No doubt you’ve noticed that my examples point to classroom arrangements rather than classroom content, and you might think I’m being too nit-picky. After all, they’re just colored baskets, right? No way! I’m convinced that the classroom arrangements and curricular content reinforce each other (see my previous post where I mention a sex-stereotyping book series that my daughter discovered thanks to her first-grade teacher). It may be red baskets now, but when women still have to fight for equal pay for equal work (among other things), I want to be sure I’ve done my part to make a difference.
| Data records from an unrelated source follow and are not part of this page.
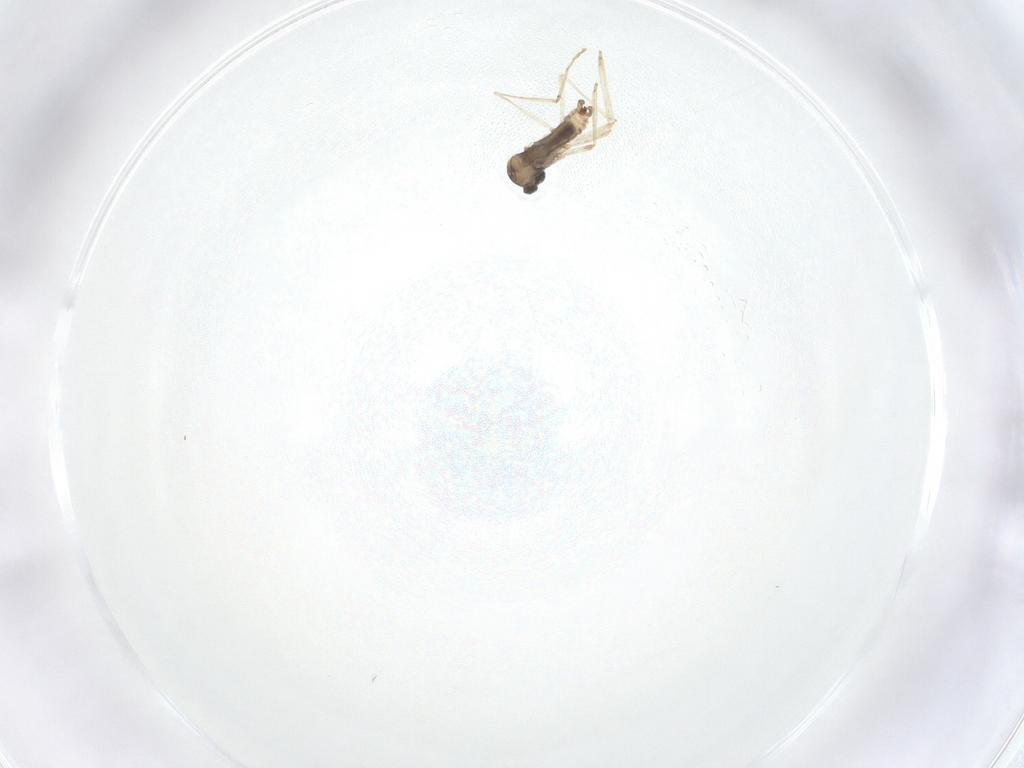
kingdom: Animalia
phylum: Arthropoda
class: Insecta
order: Diptera
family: Cecidomyiidae
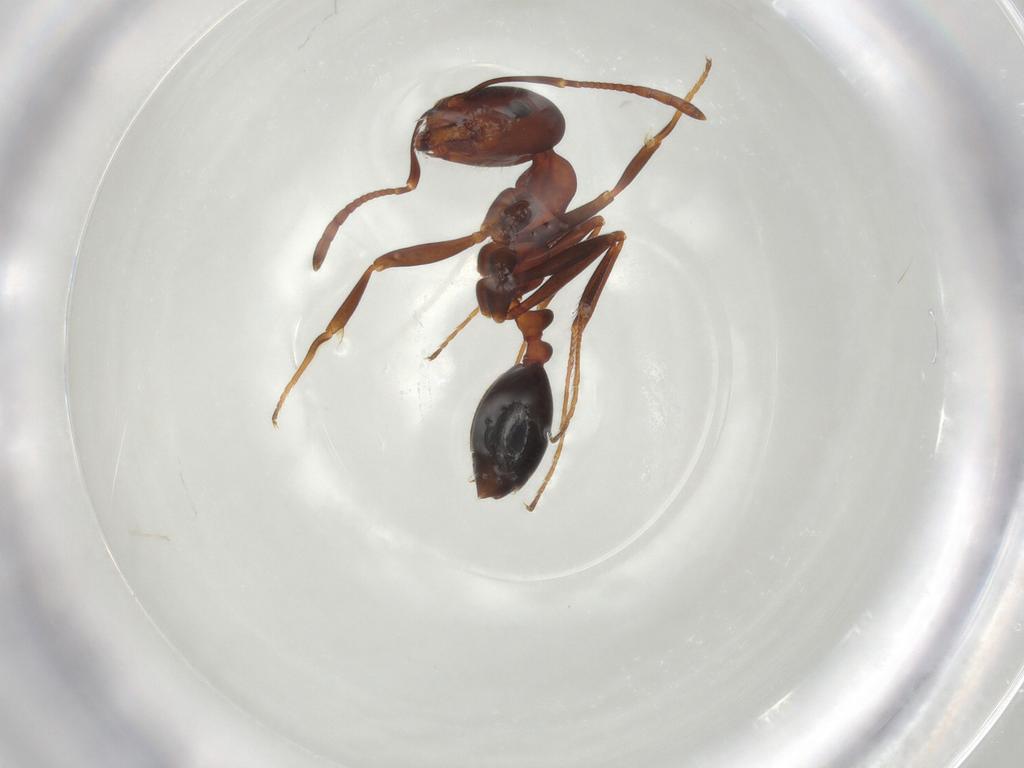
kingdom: Animalia
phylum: Arthropoda
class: Insecta
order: Hymenoptera
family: Formicidae
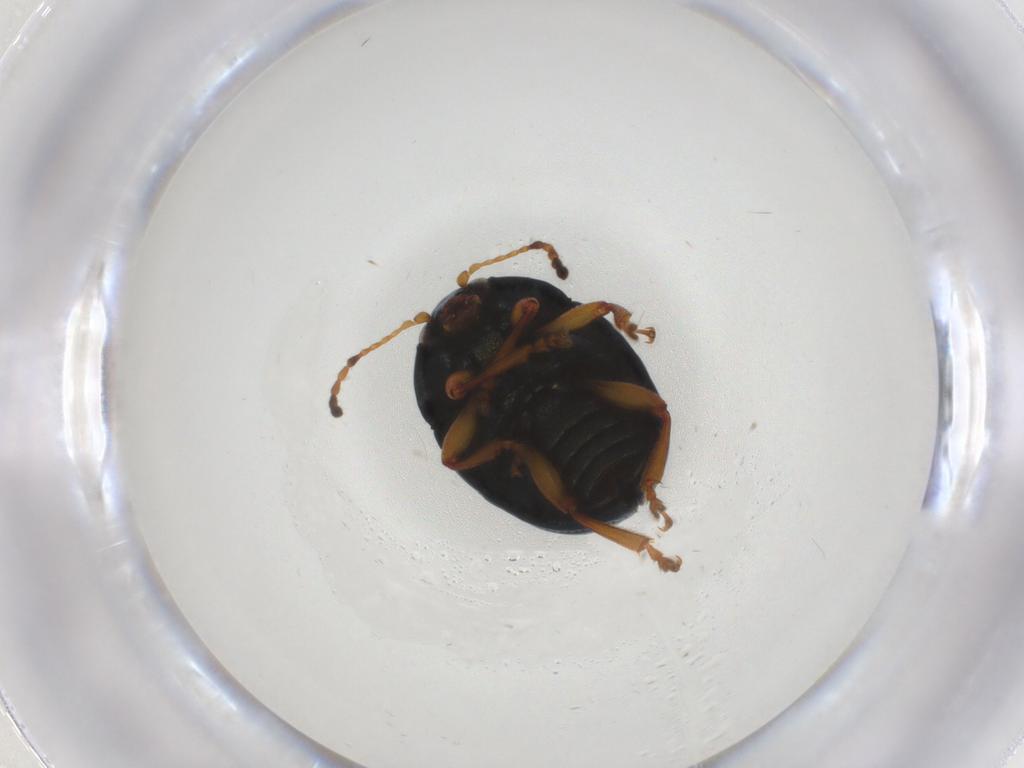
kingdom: Animalia
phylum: Arthropoda
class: Insecta
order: Coleoptera
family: Chrysomelidae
When I mentioned my concerns about the color-coded baskets during a conference, my daughter’s kindergarten teacher was shocked to think that she might be perpetuating gender stereotyping. She gave me examples of ways she challenged the students’ gender stereotyping in the classroom (talking about her own love of math, “requiring” girls to play in the block corner). The next morning the baskets were changed, with the kids finding their workbooks based upon the first initial of their last name.
I’m sure that won’t be the last conversation I have with a teacher about gender inequality in the classroom, but I hope that we can expect national leadership and fresh thinking about what goes on in the classroom. Any word on whether Duncan is a feminist? And GWP readers, have you taken any steps to make your sons’ or daughters’ classrooms more feminist learning environments?